Recently, DU's New Religious Inclusivity Initiative held a screening for The Judge. This documentary explores the life of Kholoud Al-Faqih who is the first woman judge to be officially appointed the Sharia court system, although historical records limit how accurate "first" is. Furthermore, Kholoud emphasizes during the documentary how she is not the first scholar to find legal (in the sense of being legal in accordance to Sharia law – brief overview of Sharia law) grounds for women having religious authority to be judges. Nonetheless, there are clear oppositions to her position by other legal schools of thought that do not recognize women as having religious authority. However, due to her knowledge and literacy of Sharia law, she was able to prove her capabilities and authority on religious grounds; therefore, the Chief Justice of Palestine appointed to the Middle East’s Shari’a (Islamic law) courts in 2009. 
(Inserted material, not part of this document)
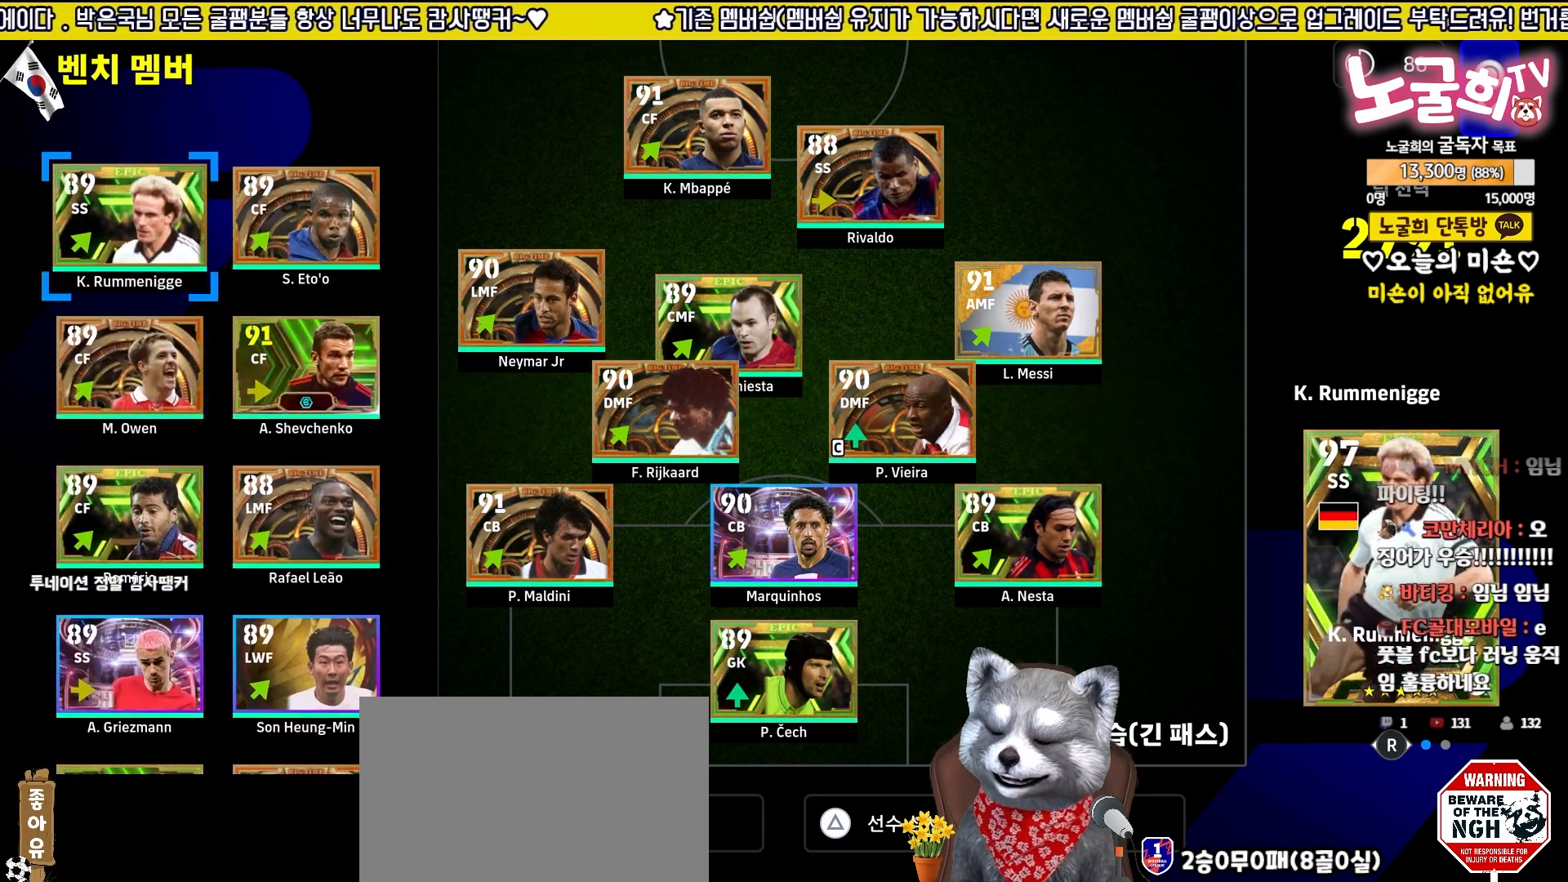
{"buttons": [], "left_stick": "center", "right_stick": "center", "events": [[50, "DPAD_DOWN", "down"], [133, "DPAD_DOWN", "up"], [250, "DPAD_DOWN", "down"], [317, "DPAD_DOWN", "up"], [400, "DPAD_DOWN", "down"], [467, "DPAD_DOWN", "up"]]}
Kholoud speaks about the importance of women being able to oversee Sharia courts due to the nature of the cases brought forth– divorce, alimony, inheritance, custody and intimate life (which includes domestic violence). And, the documentary films Kholoud in action settling these issues focused on personal status revealing the complexities found within the Sharia courts. These intricacies are important to see as they demonstrate the difference and similarities in Sharia courts from typical eurocentric intrpreation of what law means– more separation of religion and state. Throughout the cases we see the emphasis of community involvement in the process as well as Kholoud's ability to reach a ruling on cases brought forth. She is extremely knowledgeable and focuses on generating judgements based on Sharia law while also taking into consideration cultural and societal laws and expectations of Palestine, for actions and behavior that are not explicitly in violation of Sharia law are based more on societal and cultural values.  Aside from further exploration in Kholoud's life delving into a change in Chief Justice's limiting her religious authority as well as her personal life and background, The Judge includes many interviews from the public, which reflected a common theme of diverse thought in Islam. One scene showed a group of men answering the question "should women be a judge," and among this group there were a variety of viewpoints with some believing women are educated in Sharia law but are too emotional while others felt women should have the ability. This diversity was reflected with the other people interviewed separately with the same question. 

In addition, the impact of Kholoud's appointment is shown through her support of other women in different legal areas within the government like marriage contracts. We also meet another female judge appointed, and later the third woman to be appointed. So overall, this documentary is great representation of a more positive view of Islam often ignored in US media. It displays the agency women have within Islam contrary to popular US media culture as well as the difficulties women still face within the system. Although having a solid foundation of knowledge about Islam, Sharia law, and how they function within a nation-state greatly increases the comphrehension of the film and its message, the documentary nonetheless gives great insight into Islam, women, and their political dynamic.